TASK MATERIAL -
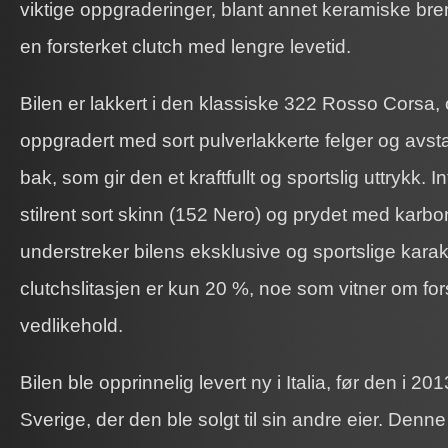
viktige oppgraderinger, blant annet keramiske b
en forsterket clutch med lengre levetid.
Bilen er lakkert i den klassiske 322 Rosso Corsa, 
oppgradert med sort pulverlakkerte felger og avst
bak, som gir den et kraftfullt og sportslig uttrykk. In
stilrent sort skinn (152 Nero) og prydet med karbo
understreker bilens eksklusive og sportslige kara
clutchslitasjen er kun 20 %, noe som vitner om for
vedlikehold.
Bilen ble opprinnelig levert ny i Italia, før den i 2013
Sverige, der den ble solgt til sin andre eier. Denne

WORK ITEM -
Pull out the lines above in which the word "sort" appears.

EXERCISE ANSWER -
oppgradert med sort pulverlakkerte felger og avst
stilrent sort skinn (152 Nero) og prydet med karbo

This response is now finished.